*** Block opens ***

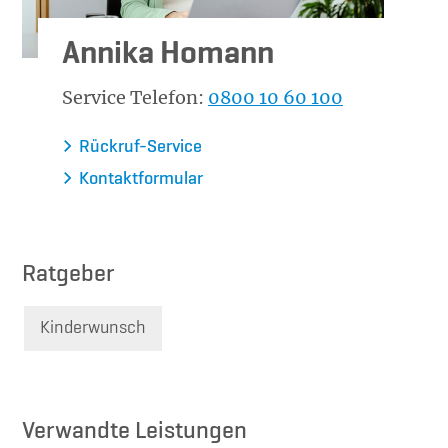
Annika Homann
Service Telefon:
0800 10 60 100
Rückruf-Service
Kontaktformular
Ratgeber
Kinderwunsch
Verwandte Leistungen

*** Block closes ***

> [WHAT TO PRODUCE]:
Rewrite the text of the rows, replacing "Rückruf-Service" with "Rückrufdienst" and changing nothing else. Leave the pictures out.

> [TASK RESULT]:
Annika Homann
Service Telefon:
0800 10 60 100
Rückrufdienst
Kontaktformular
Ratgeber
Kinderwunsch
Verwandte Leistungen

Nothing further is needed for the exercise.